Pose landmark coordinates
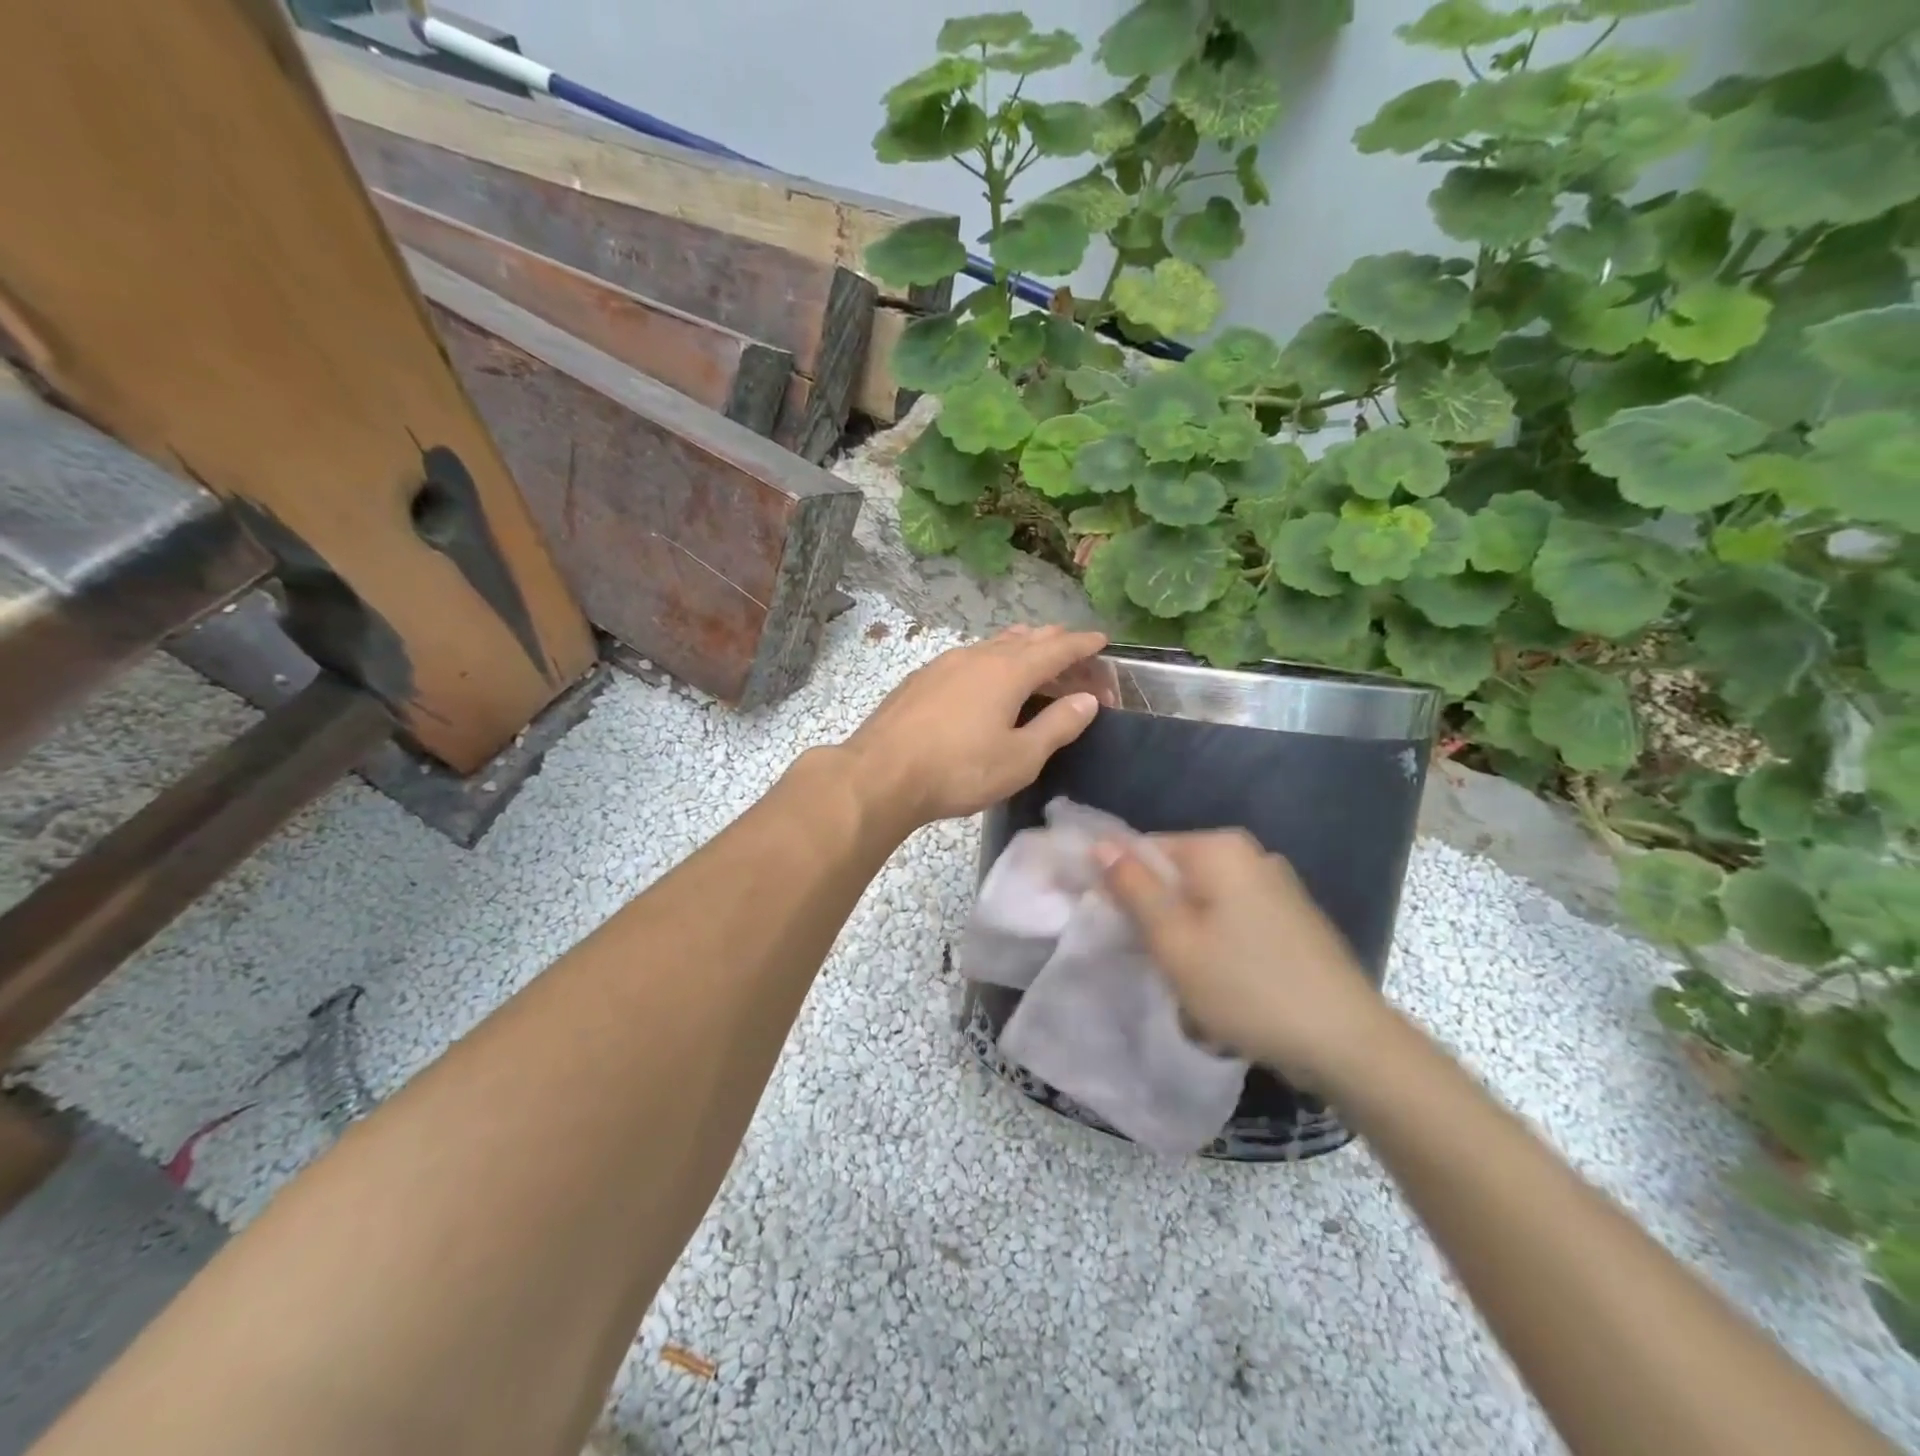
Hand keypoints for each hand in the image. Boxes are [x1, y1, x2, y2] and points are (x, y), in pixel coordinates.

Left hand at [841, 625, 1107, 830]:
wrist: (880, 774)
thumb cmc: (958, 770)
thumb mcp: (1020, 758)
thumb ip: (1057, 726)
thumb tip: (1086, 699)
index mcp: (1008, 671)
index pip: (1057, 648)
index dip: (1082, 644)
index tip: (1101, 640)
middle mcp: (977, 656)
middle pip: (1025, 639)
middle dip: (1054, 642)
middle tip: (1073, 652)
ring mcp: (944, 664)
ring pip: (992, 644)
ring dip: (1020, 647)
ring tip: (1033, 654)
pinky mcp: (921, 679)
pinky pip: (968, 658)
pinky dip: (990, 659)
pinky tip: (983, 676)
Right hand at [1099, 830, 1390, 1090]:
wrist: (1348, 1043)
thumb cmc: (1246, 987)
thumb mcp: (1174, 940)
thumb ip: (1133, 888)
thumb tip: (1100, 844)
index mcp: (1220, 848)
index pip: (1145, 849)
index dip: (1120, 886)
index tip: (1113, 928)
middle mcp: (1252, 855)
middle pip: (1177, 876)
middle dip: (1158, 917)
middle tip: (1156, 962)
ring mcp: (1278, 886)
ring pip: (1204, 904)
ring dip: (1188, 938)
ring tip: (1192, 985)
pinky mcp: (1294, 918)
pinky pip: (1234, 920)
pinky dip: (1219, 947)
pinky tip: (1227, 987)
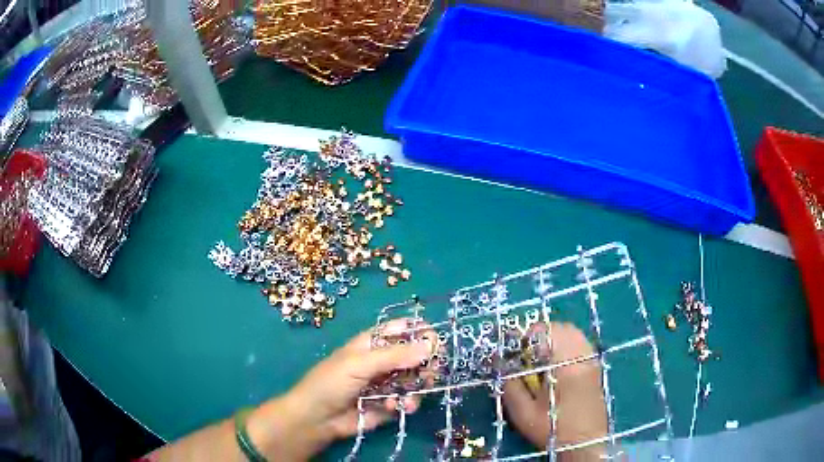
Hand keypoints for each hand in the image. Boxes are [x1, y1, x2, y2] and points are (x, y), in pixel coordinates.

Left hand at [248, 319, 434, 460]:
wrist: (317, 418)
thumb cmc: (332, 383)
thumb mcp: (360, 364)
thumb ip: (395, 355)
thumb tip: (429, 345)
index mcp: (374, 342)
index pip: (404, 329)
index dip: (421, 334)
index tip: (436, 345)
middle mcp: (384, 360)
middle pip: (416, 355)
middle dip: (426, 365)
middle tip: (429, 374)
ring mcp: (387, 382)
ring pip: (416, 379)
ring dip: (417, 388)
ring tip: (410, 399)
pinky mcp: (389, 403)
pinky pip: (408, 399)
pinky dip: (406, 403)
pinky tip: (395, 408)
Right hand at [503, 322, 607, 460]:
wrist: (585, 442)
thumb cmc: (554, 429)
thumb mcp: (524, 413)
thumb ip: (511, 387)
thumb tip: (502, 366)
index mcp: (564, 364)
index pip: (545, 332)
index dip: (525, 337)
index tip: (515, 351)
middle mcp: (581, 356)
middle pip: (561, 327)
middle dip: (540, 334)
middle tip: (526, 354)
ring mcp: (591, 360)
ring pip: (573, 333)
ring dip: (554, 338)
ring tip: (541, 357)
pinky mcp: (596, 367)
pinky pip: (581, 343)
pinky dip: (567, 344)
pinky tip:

* **Instructions to follow**
The required output is the lines from the one containing "index pip: (1145, 849)" through the end of the records above, reproduced exactly, with no pictures.

* **Written answer**
index pip: (1145, 849)
index dip: (1120, 886)
index tip: (1113, 928)
middle mcp: (1252, 855)
middle pip: (1177, 876)
middle dip: (1158, 917)
middle tip: (1156, 962)
ring mcp: (1278, 886)
ring pip: (1204, 904)
ring dip: (1188, 938)
ring tip: (1192, 985)
pinky mcp: (1294, 918)
pinky pip: (1234, 920)
pinky dip: (1219, 947)
pinky tip: (1227, 987)
Hand keypoints for each hand in the image. Boxes are [x1, y1, x2, y2] and points are (x, y), in pixel coordinates.

Left hand at [248, 319, 434, 460]:
wrist: (317, 418)
thumb cmc: (332, 383)
thumb mcp: (360, 364)
thumb ip: (395, 355)
thumb tip: (429, 345)
index mcp: (374, 342)
index pip: (404, 329)
index dip: (421, 334)
index tip: (436, 345)
middle mcp: (384, 360)
middle pip: (416, 355)
middle dip: (426, 365)
middle tip: (429, 374)
ring mcp: (387, 382)
ring pip: (416, 379)
ring dip: (417, 388)
ring tip: (410, 399)
pinky mcp: (389, 403)
pinky pip: (408, 399)
pinky dip: (406, 403)
pinky tip: (395, 408)
Right hand at [503, 322, 607, 460]:
wrist: (585, 442)
thumb cmc: (554, 429)
thumb mcp: (524, 413)
thumb ip: (511, 387)
thumb tip: (502, 366)
index mcp: (564, 364)
index pip: (545, 332)
index dip: (525, 337)
index tip: (515, 351)
middle mcp: (581, 356)
middle pip: (561, 327)
middle dip: (540, 334)
middle tip: (526, 354)
ring mcp: (591, 360)
ring pip: (573, 333)
ring dip: (554, 338)
ring tip: (541, 357)
pinky mcp: (596, 367)
pinky pip: (581, 343)
pinky dip: (567, 344)
pinky tip:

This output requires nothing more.